WORK INSTRUCTIONS> The records that follow need to be printed exactly. Leave out each image.

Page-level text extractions
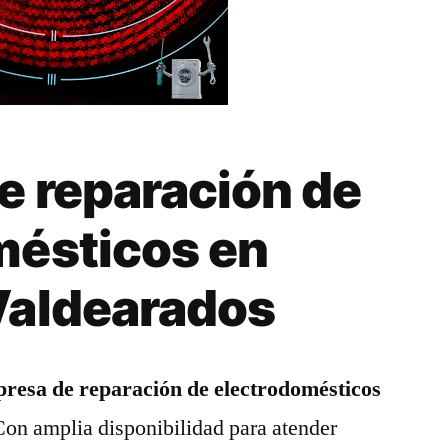
e reparación de
mésticos en
Valdearados
resa de reparación de electrodomésticos
Con amplia disponibilidad para atender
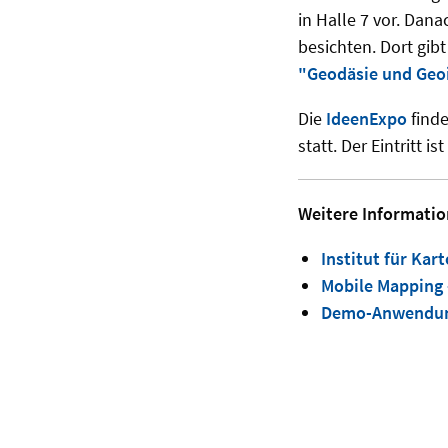
in Halle 7 vor. Dana
besichten. Dort gib
"Geodäsie und Geo
Die
IdeenExpo
finde
statt. Der Eintritt is
Weitere Informatio
Institut für Ka
Mobile Mapping -
Demo-Anwendung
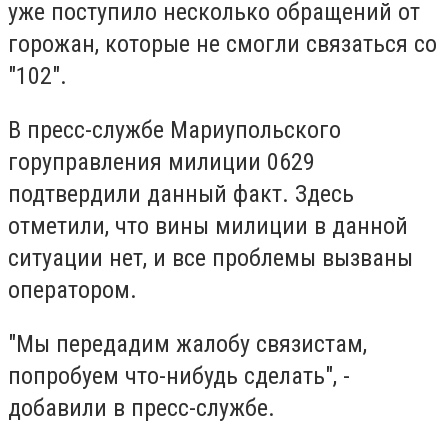
уже поступило несколько обращений от
горожан, которые не смогли связаться со
"102".
В пресс-службе Мариупольского
горуправления милиции 0629
подтвердили данный факт. Здесь
отметили, что вины милиции в данной
ситуации нет, и все проблемы вызваны
оператором.
"Мы передадим жалобу связистам,
попробуем что-нибудь сделать", -
добавили в пресс-службе.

ANSWER BOX>
e reparación de
mésticos en
Valdearados
resa de reparación de electrodomésticos
Con amplia disponibilidad para atender
in Halle 7 vor. Dana
besichten. Dort gib
"Geodäsie und Geo
Die
IdeenExpo
finde
statt. Der Eintritt is
Weitere Informatio
Institut für Ka
Mobile Mapping -
Demo-Anwendung
уже поступило несколько обращений от
горожан, которые не смогли связаться со
"102".
В пресс-службе Мариупольского
горуправления милиции 0629
подтвердили данный факт. Здесь
отметили, что вины милиции в данной
ситуации нет, и все проблемы вызваны
оператором.
"Мы передадим жалобу связистам,
попробуем что-нибудь сделать", -
добавили в пресс-службе.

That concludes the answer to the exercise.